Le plus impor­tant, la famille, est incom­pat­i­ble avec l’am­bi­tion de l’homme. Ou alors il faut que la famille puisse s’i­den­ti­fi­er avec cette ambi­tion et s’é­panouir en elle. Mais notre régime social tra­vaille à la liq­ui­da­tion de cette iden­ti­fi­ca­tion. Cha­cun boit les sucs et gon­fle ses mus­cles pour s’ex­traire de la famille. Et devenir un indi­vidu quel­conque. Qui bien­tôt déçu de son manque de sin­gu­lar­ité ten­tera de se com­pléter par la famille. Le réen­chante­ment passe par la mod­estie et la con­ser­va­tion de la posi­tion dans la famille. Il est pos­si­ble à la con­di­tion que l’am­bi­tion coïn­cide à nou­veau avec l’ac­com­plisse­ment intérieur.

Autre con­férence de Bernard Stiegler que j’é­coute en pédalant sur mon vélo sta­tique, dans l’ate­lier. Son pro­jet de sauve­g­arde de la démoc­ra­tie a pour lui la rai­son et con­tre lui un peu­ple détru­it par la démocratie.

Demain voiture, tôt, trop tôt, puis le train avec d’autres pas­sagers aux corps tièdes qui ten­dent les bras vers le week-end (dans deux jours). Un ren­dez-vous à Lau­sanne avec un client . Il veut enten­dre: “ne vous inquiétez pas, nous­tra­vail­lons pour vous”. Je dirai ce qu’il veut entendre.

Etrange. Tout. Comme dans une cen­trale nucléaire qui fonc­tion­nerait sans un homme pour la sur­veiller et employ­er l’én­ergie qu’elle produit.

Nos prob­lèmes sont de faux prob­lèmes. Créés et entretenus. Mais nous ne sommes plus dupes.

Trans­port de plaques de plâtre dans la nuit. Seul. Quand cela fini­ra-t-il? Des avions sur­v­o­lent l’église. J’ai râtis­sé les pier­res, deux étoiles bril­lent au large. Un film d’ac­tion. Je le regarde jusqu’au bout. Et à nou­veau le lit. Où je suis bien. Et nulle part. Dans el cof­fre de la voiture, dix plants de salades oubliés. La voi­sine dit que c’est trop tôt pour les tomates, mais que la salade, on peut.
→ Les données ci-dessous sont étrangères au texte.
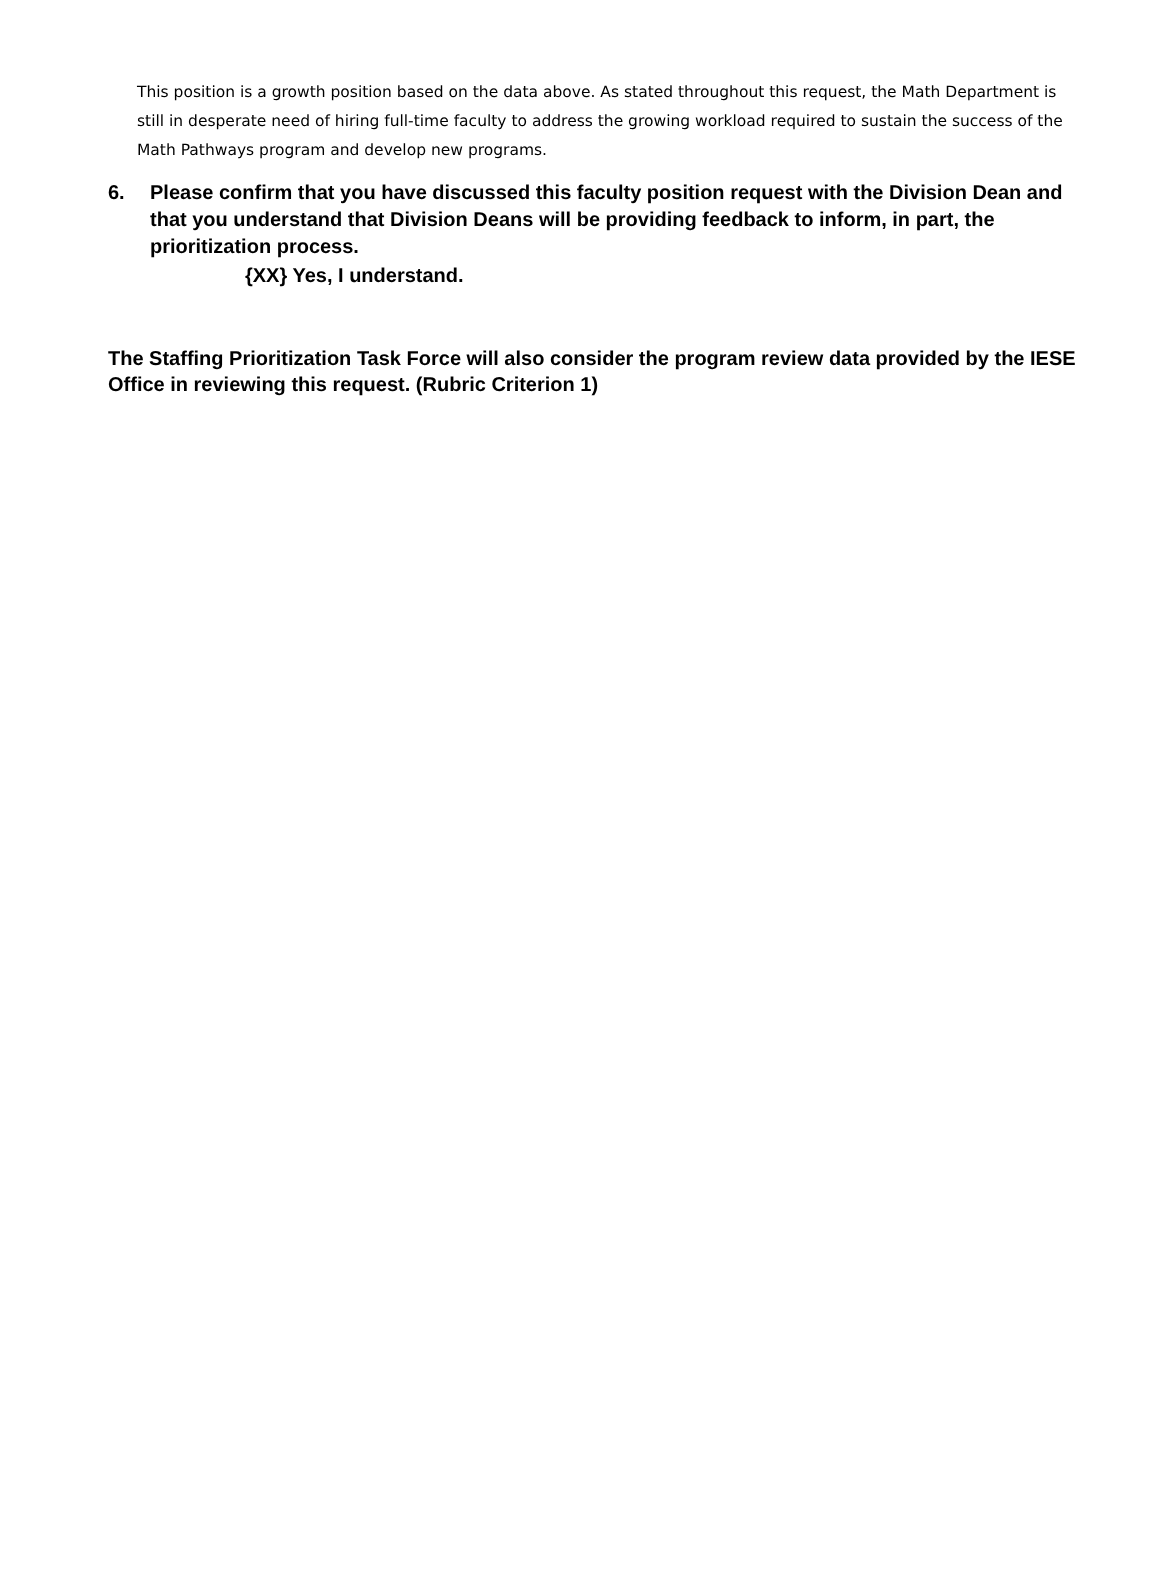This position is a growth position based on the data above. As stated throughout this request, the Math Department is still in desperate need of hiring full-time faculty to address the growing workload required to sustain the success of the Math Pathways program and develop new programs.
6. Please confirm that you have discussed this faculty position request with the Division Dean and that you understand that Division Deans will be providing feedback to inform, in part, the prioritization process.
{XX} Yes, I understand.
The Staffing Prioritization Task Force will also consider the program review data provided by the IESE Office in reviewing this request. (Rubric Criterion 1)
Tout fait réfléchir et incline notre déci­sion, mais ce qui par dessus tout incline notre déci­sion, c’est notre rap­port aux choses pos­sédées, le prob­lème étant que, faute de rien pos­séder, la déci­sion est prise par les autres, la pro­priété définis­sant seule aujour­d’hui la posi­tion de pouvoir.

Gala, par la fenêtre de son petit loge­ment crie, de façon à être enten­due:
- Tu me fais peur! tu me fais peur!
Je me tiens sur le pas de la porte, un paquet de chips et quelques bières à la main.
Elle n’ou­vre pas. Le voisin tape dans les pneus de sa jeep pour se don­ner une con­te­nance. Il surveille.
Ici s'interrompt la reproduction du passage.